De overheid in beweging

Niet alleen kennis & advies als «product», ook de overheid als vrager afnemer hiervan, heeft niet stil gestaan1.

• De complexiteit van maatschappelijke vraagstukken komt ook tot uitdrukking in de wijze waarop de overheid opereert. Beleidsvelden raken steeds meer met elkaar verbonden, zijn doorsnijdend aan grenzen tussen departementen en vragen om integrale oplossingen. Voor de departementen betekent dit dat beleidmakers steeds integraler moet denken en handelen, waarbij bijvoorbeeld op horizontale thema’s in projectdirecties e.d. wordt samengewerkt. Vragen van effectiviteit en legitimiteit worden indringender gesteld en raken ook steeds meer de kern van de inrichting en werking van het openbaar bestuur. Deze horizontalisering van beleidsvraagstukken, en de wijze waarop de overheid hierop reageert, heeft ook betekenis voor de gewenste vorm en organisatie van kennis en advies.
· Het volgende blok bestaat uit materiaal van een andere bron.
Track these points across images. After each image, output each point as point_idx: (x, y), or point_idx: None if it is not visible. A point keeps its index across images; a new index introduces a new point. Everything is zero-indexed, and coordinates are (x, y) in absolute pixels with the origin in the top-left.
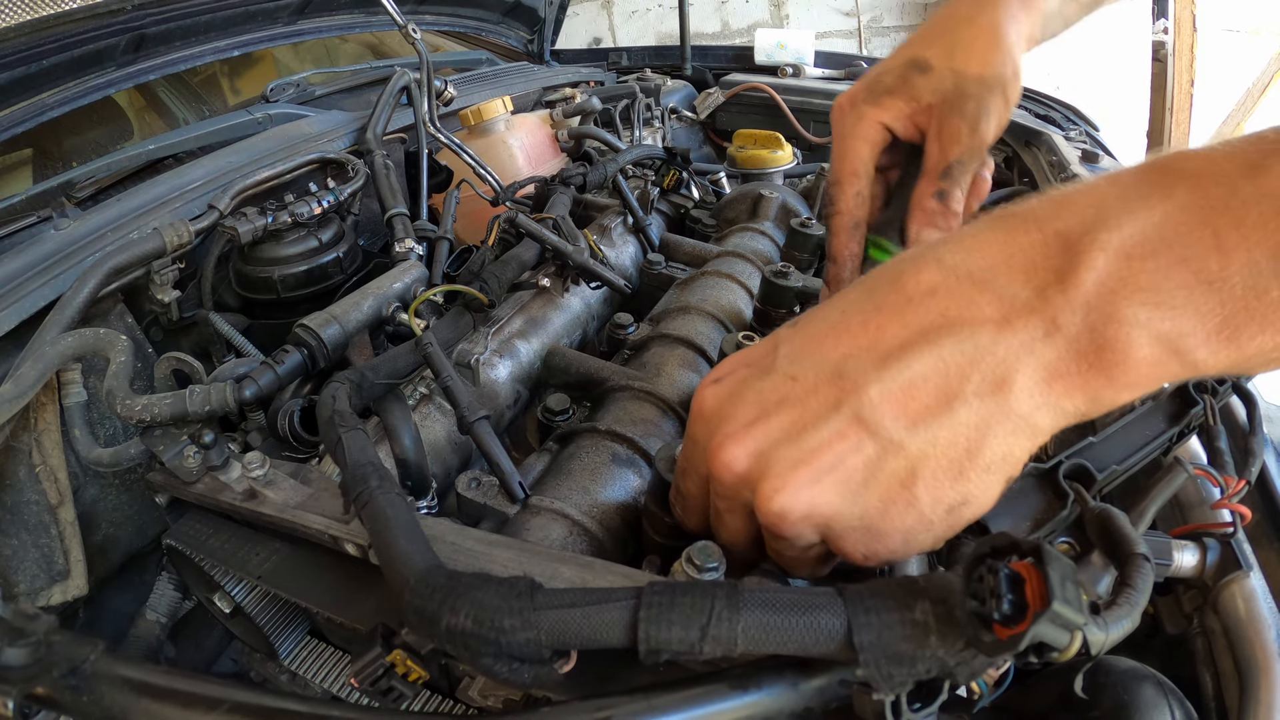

• Terwijl kennis in toenemende aanvechtbaar is, vindt tegelijkertijd een enorme kennisintensivering van beleid plaats. Kennis en advies zijn in toenemende mate ook van belang voor de wetgevende macht. Beleid dat niet mede gebaseerd kan worden op empirische bewijsvorming (evidence based) en wetenschappelijke plausibiliteit laat zich niet makkelijk legitimeren.

• Meer dan ooit werkt de inter- en transnationale dynamiek door binnen nationale samenlevingen. Daaraan wordt regelmatig de vraag gekoppeld of de nieuwe mondiale en technologische ontwikkelingen de institutionele capaciteiten van de natiestaat te boven gaan en in het verlengde hiervan de vraag of internationale samenwerking en politieke verbanden niet veel beter in staat zijn om bedreigingen te mitigeren.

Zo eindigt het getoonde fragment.